What does "prove by induction" mean?
Proof by induction means that you proof something for all natural numbers by first proving that it is true for $0$, and that if it is true for $n$ (or sometimes, for all numbers up to $n$), then it is true also for $n+1$.
An example:
Proof that $1+2+3+\dots+n = n(n+1)/2$:
For $n=0$, on the left hand side you've got the empty sum, which by definition is $0$. On the right hand side, you've got $0(0+1)/2=0$. So the euqation is true for $n=0$.
Assume that the formula is true for $n$. Then we can prove it for $n+1$ as follows:
By assumption, $1+2+\dots+n+(n+1)=n(n+1)/2 + (n+1)$. But the right hand side is easily calculated to equal $(n+1)((n+1)+1)/2$.
Now since we have proven it for $0$, and for $n+1$ assuming it's true for $n$, we have proven it by induction for all $n$.
The first part is known as induction start, and the second part as induction step.
Now of course you want to know:
Why does it work?
Imagine that you want to know whether it is true for $n=5$. Of course you could just calculate it directly, but assume you've forgotten how to calculate it, and all you remember is that you've proven it for $n=0$ and that if it is true for $n$, then it is true also for $n+1$.

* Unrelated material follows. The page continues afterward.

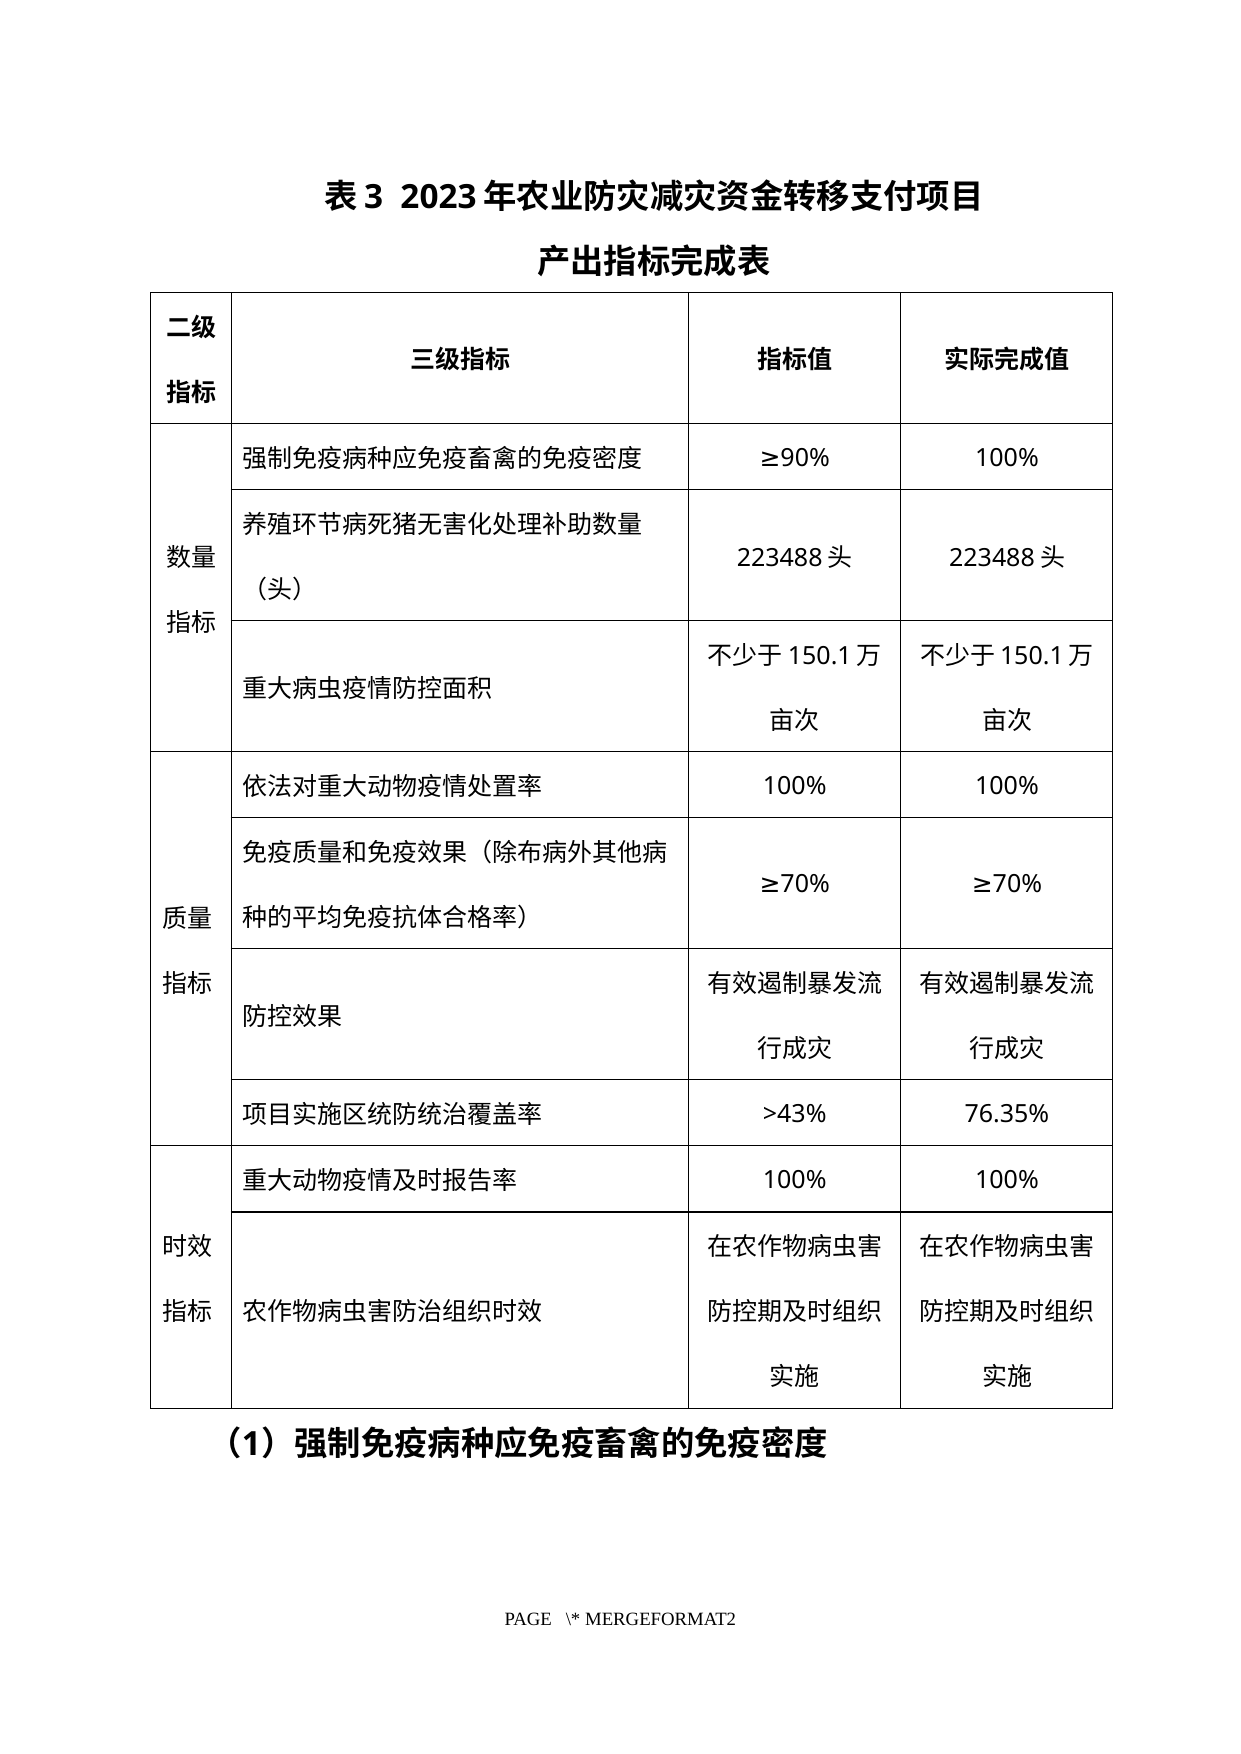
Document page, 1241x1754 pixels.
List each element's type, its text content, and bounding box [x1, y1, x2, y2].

table_cell 质量指标 [151, 752, 231, 1145]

OK, you know it is true for $n=0$.
If it is true for $n=0$, then by the induction step, which you've proven, it is true for $n+1=1$
But if it is true for $n=1$. them by the induction step it is true for $n+1=2$.
But if it is true for $n=2$. them by the induction step it is true for $n+1=3$.
But if it is true for $n=3$. them by the induction step it is true for $n+1=4$.
But if it is true for $n=4$. them by the induction step it is true for $n+1=5$.
Therefore you have proven it for $n=5$.
It is easy to see that this allows you to mechanically formulate a proof for any individual $n$, and thus it is obvious that it must be true for all $n$.
Proof by induction is inherent in the Peano postulates/axioms. If $0$ is in a set $A$ and whenever $n \in A$, the successor $Sn \in A$ then every (non-negative integer) number is in $A$.
This mirrors the base case $0$ and the inductive step from $n$ to $n+1$
Some sets are inductive, and others are not. The natural numbers, non-negative integers, or integers greater than some arbitrary integer $r$ (negative, zero or positive) are all inductive sets.
The fact that Peano had to specify the inductive axiom suggests that it is not quite as obvious as it seems and that your question is non-trivial. There are technical issues of "first order" and "second order" arithmetic in the background. But as in other answers, the principle also seems to be intuitively obvious, and the foundational complexity comes to most people as a surprise.